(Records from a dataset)

┏━━

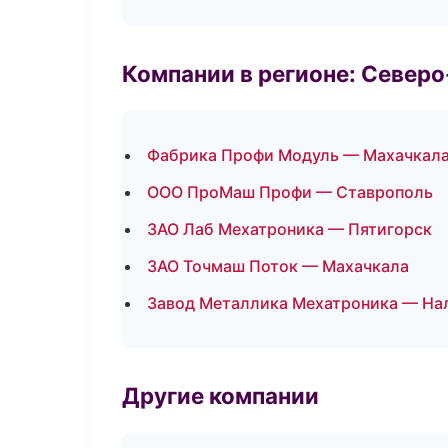
Компании в регионе: Север
Фабрика Профи Модуль — Махачкал
ООО ПроМаш Профи — Ставрополь
ЗАО Лаб Мехатроника — Пятигорск
ЗАО Точмаш Поток — Махачкала
Завод Металлика Мехатроника — На
Другие компании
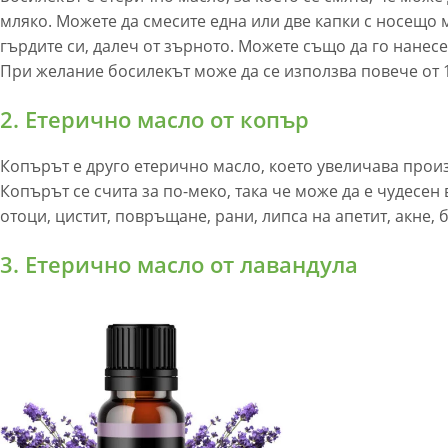
мляко. Можете да смесите една или две капки с носещо м
гърдите си, далеч от зърното. Можете също да го нанес
При желание босилекът може да се използва повече от 1
2. Етерично масло от копър
Копърът е друго етерично масло, което увеличава прои
Копърът се счита за по-меко, така че може да е чудесен
отоци, цистит, повръщане, рани, липса на апетит, акне, 
3. Етерично масло от лавандула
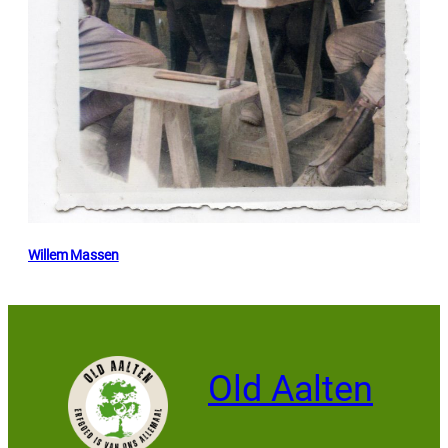
Willem Massen
Old Aalten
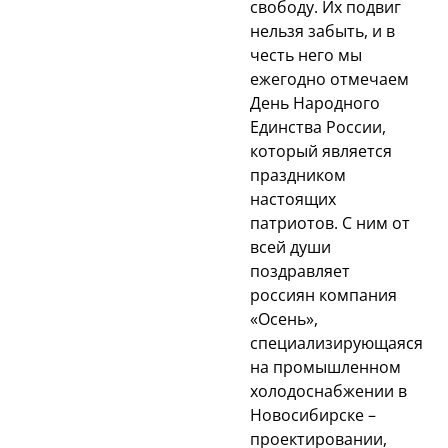
свободу. Их подвиг
нельзя забыть, и в
честь него мы
ежегодно отмечаем
День Народного
Единства России,
который является
праздником
настоящих
патриотов. С ним от
всей души
поздравляет
россиян компания
«Осень»,
специализирующаяся
на промышленном
холодоснабжении в
Новосибирске –
проектировании,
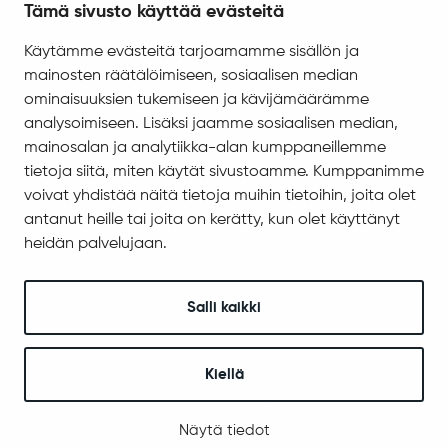
Tämä sivusto käyttää evästeitä
Saavutettavuus
Käytämme evästeitä tarjoamamme sisällön ja
Asiakirjajulkisuuskuvaus
mainosten räätälöimiseen, sosiaalisen median
Evästeiden hallinta
ominaisuuksien tukemiseen ja kävijämäärämme
analysoimiseen. Lisäksi jaamme sosiaalisen median,
Yhteystiedot
mainosalan ja analytiikka-alan kumppaneillemme
Jäämerentie 1, 99601 Sodankylä
tietoja siitä, miten käytät sivustoamme. Kumppanimme
Kaikki yhteystiedot
voivat yhdistää näitä tietoja muihin tietoihin, joita olet
antanut heille tai joita on kerätty, kun olet käyttänyt
Henkilökunnan intranet
heidän palvelujaan.
Anna palautetta
Seuraa meitä
Salli kaikki
Kiellä
© 2025 Sodankylä
Digi- ja mainostoimisto Höyry Rovaniemi ja Oulu
Näytä tiedot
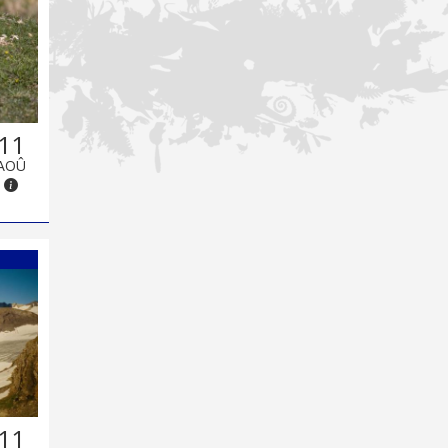
11
AOÛ
11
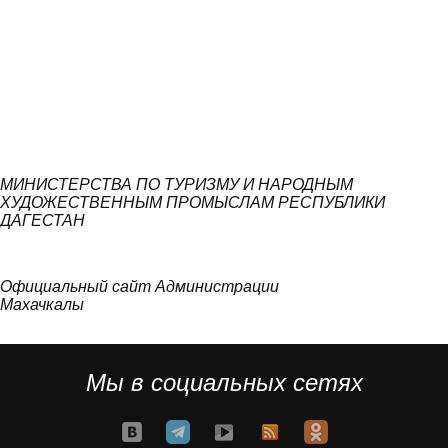
МИНИСТЕРСТВА ПО ТУРИЗМУ И НАРОДНЫМ
ХУДОЖЕСТВЕННЫМ ПРОМЫСЛАМ РЕСПУБЛИКИ
ДАГЕСТАН
Официальный сайт Администрации
Махачкалы
Мы в социальных сетях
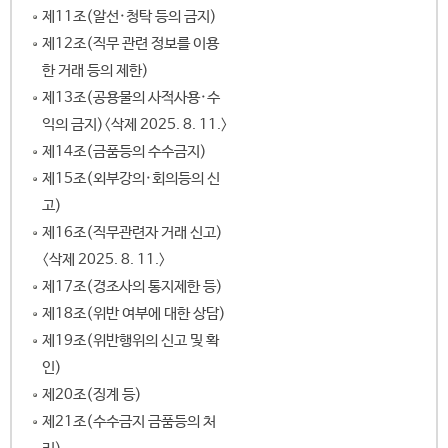
제11조(알선·청탁 등의 금지)
제12조(직무 관련 정보를 이용
한 거래 등의 제한)
제13조(공용물의 사적사용·수
익의 금지)〈삭제 2025. 8. 11.〉
제14조(금품등의 수수금지)
제15조(외부강의·회의등의 신
고)
제16조(직무관련자 거래 신고)
〈삭제 2025. 8. 11.〉
제17조(경조사의 통지제한 등)
제18조(위반 여부에 대한 상담)
제19조(위반행위의 신고 및 확
인)
제20조(징계 등)
제21조(수수금지 금품등의 처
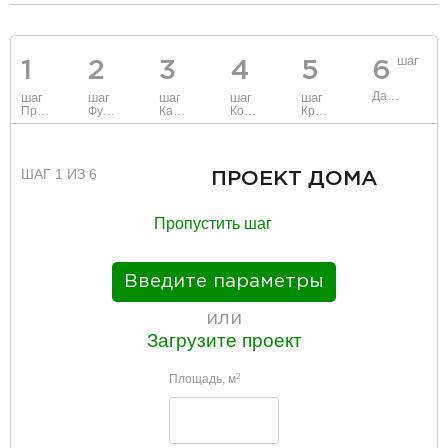
разделитель
шаг
1
2
3
4
5
6
Данные
шаг
шаг
шаг
шаг
шаг
Проект
Фундамент
Каркас и стены
Коммуникации
Крыша
ШАГ 1 ИЗ 6
ПРОЕКТ ДОМА
Пропустить шаг
Введите параметры
или
Загрузите проект
Площадь, м
2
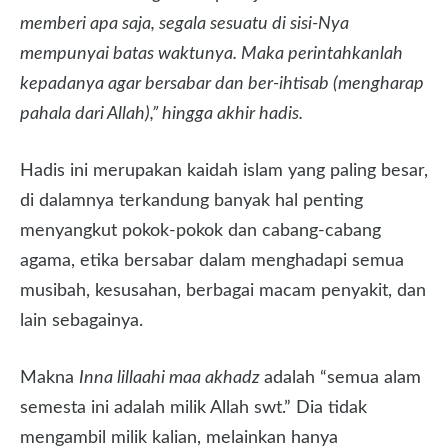
memberi apa saja, segala sesuatu di sisi-Nya
mempunyai batas waktunya. Maka perintahkanlah
kepadanya agar bersabar dan ber-ihtisab (mengharap
pahala dari Allah),” hingga akhir hadis.
Hadis ini merupakan kaidah islam yang paling besar,
di dalamnya terkandung banyak hal penting
menyangkut pokok-pokok dan cabang-cabang
agama, etika bersabar dalam menghadapi semua
musibah, kesusahan, berbagai macam penyakit, dan
lain sebagainya.
Makna
Inna lillaahi maa akhadz
adalah “semua alam
semesta ini adalah milik Allah swt.” Dia tidak
mengambil milik kalian, melainkan hanya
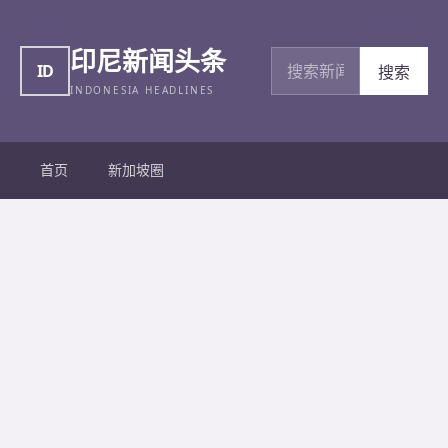
印尼新闻头条
搜索新闻
ID
搜索
INDONESIA HEADLINES
首页
新加坡圈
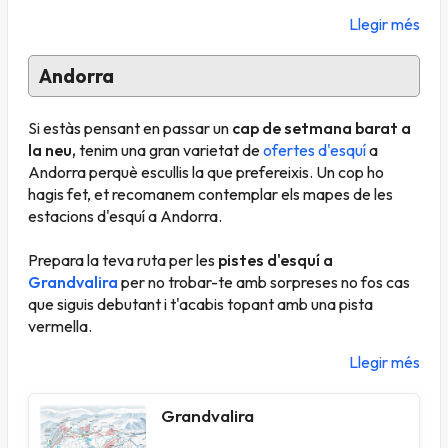
Llegir més
Andorra
Si estàs pensant en passar un
cap de setmana barat a
la neu,
tenim una gran varietat de
ofertes d'esquí
a
Andorra perquè escullis la que prefereixis. Un cop ho
hagis fet, et recomanem contemplar els mapes de les
estacions d'esquí a Andorra.
Prepara la teva ruta per les
pistes d'esquí a
Grandvalira
per no trobar-te amb sorpreses no fos cas
que siguis debutant i t'acabis topant amb una pista
vermella.
Llegir més
Grandvalira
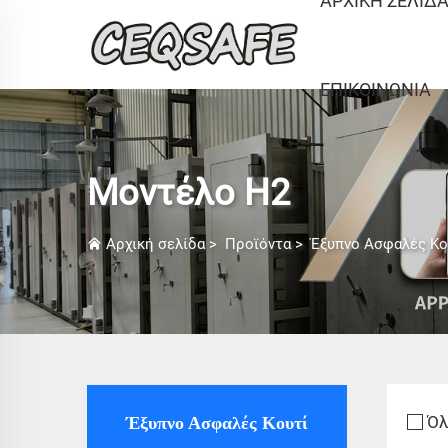
ΑΡΧΙΚΉ ΣΕΛΊΔ
ΕΠΙΚΟΙΝΩΝΊΑ
Μοντέλο H2
Αρχική σελίδα
>
Προϊόντα
>
Έξυπνο Ασφαλές Κο
Όλ
Έξυπνο Ασφαλές Κουτί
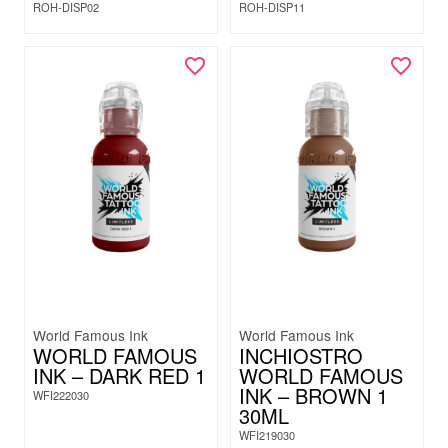
ROH-DISP02
ROH-DISP11
World Famous Ink
World Famous Ink
WORLD FAMOUS
INCHIOSTRO
INK – DARK RED 1
WORLD FAMOUS
INK – BROWN 1
WFI222030
30ML
WFI219030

┗━━

_PROBLEM REQUIREMENTS_
Would you give the data above again word for word, minus the pictures?

_EXERCISE RESPONSE_
Компании в регионе: Север
Фабрика Профи Модуль — Махачкал
ООО ПроМаш Профи — Ставрополь
ЗАО Лаб Мехатроника — Пятигорск
ЗАО Точмаш Поток — Махачкала
Завод Металлика Мехатроника — На
Другие компании
мляко. Можете да смесите една или две капки с носещо м
гърдите си, далеч от зърното. Можете също да го нанес
При желание босилекът може да се използва повече от 1
2. Етерично масло от копър
Копърът е друго етерично масло, което увеличава прои
Копърът се счита за по-меко, така че може да е чудесен
отоци, цистит, повръщане, рани, липса на апетит, акне, 
3. Етерично масло от лавандула
Willem Massen
Old Aalten
свободу. Их подвиг
нельзя забыть, и в
честь него мы
ежегодно отмечаем
День Народного
Единства России,
который является
праздником
настоящих
патриотов. С ним от
всей души
поздравляет
россиян компания
«Осень»,
специализирующаяся
на промышленном
холодоснабжении в
Новосибирске –
проектировании,
Tämä sivusto käyttää evästeitä
Saavutettavuus
Käytämme evästeitä tarjoamamme sisällön ja
Asiakirjajulkisuuskuvaus
mainosten räätälöimiseen, sosiaalisen median
Evästeiden hallinta
ominaisuuksien tukemiseen ja kävijämäärämme
analysoimiseen. Lisäksi jaamme sosiaalisen median,
Yhteystiedot
mainosalan ja analytiikka-alan kumppaneillemme
Jäämerentie 1, 99601 Sodankylä
tietoja siitä, miten käytät sivustoamme. Kumppanimme
Kaikki yhteystiedot
voivat yhdistää näitä tietoja muihin tietoihin, joita olet
antanut heille tai joita on kerätty, kun olet käyttänyt
Henkilökunnan intranet
heidän palvelujaan.
Anna palautetta
Seuraa meitä
Salli kaikki
Kiellä
© 2025 Sodankylä
Digi- ja mainostoimisto Höyry Rovaniemi ja Oulu
Näytä tiedot
11
AOÛ
11
МИНИСТЕРСТВА ПО ТУРИЗМУ И НАРОДНЫМ
ХУДОЖЕСТВЕННЫМ ПРОМЫСЛАМ РЕСПУБЛИКИ
ДАГЕСТАН
Официальный сайт Администрации
Махачкалы
Мы в социальных сетях
제11조(알선·청탁 등의 금지)
제12조(직무 관련 정보를 이용
한 거래 등의 제한)
제13조(공용물의 사적사용·수
익의 금지)〈삭제 2025. 8. 11.〉
제14조(금품등의 수수금지)
제15조(외부강의·회의등의 신
고)
제16조(직무관련자 거래 신고)
〈삭제 2025. 8. 11.〉
제17조(경조사의 통지제한 등)
제18조(위반 여부에 대한 상담)
제19조(위반행위의 신고 및 확
인)
제20조(징계 등)
제21조(수수금지 금품등의 처
разделитель
шаг
1
2
3
4
5
6
Данные
шаг
шаг
шаг
шаг
шаг
Проект
Фундамент
Каркас и стены
Коммуникации
Крыша
ШАГ 1 ИЗ 6
ПРОЕКТ ДОМА
Пропустить шаг
Введите параметры
или
Загрузите проект
Площадь, м
2
memberi apa saja, segala sesuatu di sisi-Nya
mempunyai batas waktunya. Maka perintahkanlah
kepadanya agar bersabar dan ber-ihtisab (mengharap
pahala dari Allah),” hingga akhir hadis.
Hadis ini merupakan kaidah islam yang paling besar,
di dalamnya terkandung banyak hal penting
menyangkut pokok-pokok dan cabang-cabang
agama, etika bersabar dalam menghadapi semua
musibah, kesusahan, berbagai macam penyakit, dan
lain sebagainya.
Makna
Inna lillaahi maa akhadz
adalah “semua alam
semesta ini adalah milik Allah swt.” Dia tidak
mengambil milik kalian, melainkan hanya
印尼新闻头条
搜索新闻
ID
搜索
INDONESIA HEADLINES
首页
新加坡圈
Llegir més
Andorra
Si estàs pensant en passar un
cap de setmana barat a
la neu,
tenim una gran varietat de
ofertes d'esquí
a
Andorra perquè escullis la que prefereixis. Un cop ho
hagis fet, et recomanem contemplar els mapes de les
estacions d'esquí a Andorra.
Prepara la teva ruta per les
pistes d'esquí a
Grandvalira
per no trobar-te amb sorpreses no fos cas
que siguis debutant i t'acabis topant amb una pista
vermella.
Llegir més
Grandvalira
ΑΡΧΙΚΉ ΣΕΛΊΔ
ΕΠΙΚΟΙΝΩΝΊΑ
Μοντέλο H2
Αρχική σελίδα
>
Προϊόντα
>
Έξυπνο Ασφαλές Κο
Όλ
Έξυπνο Ασφαλές Κουτί
ROH-DISP02
ROH-DISP11
World Famous Ink
World Famous Ink
WORLD FAMOUS
INCHIOSTRO
INK – DARK RED 1
WORLD FAMOUS
INK – BROWN 1
WFI222030
30ML
WFI219030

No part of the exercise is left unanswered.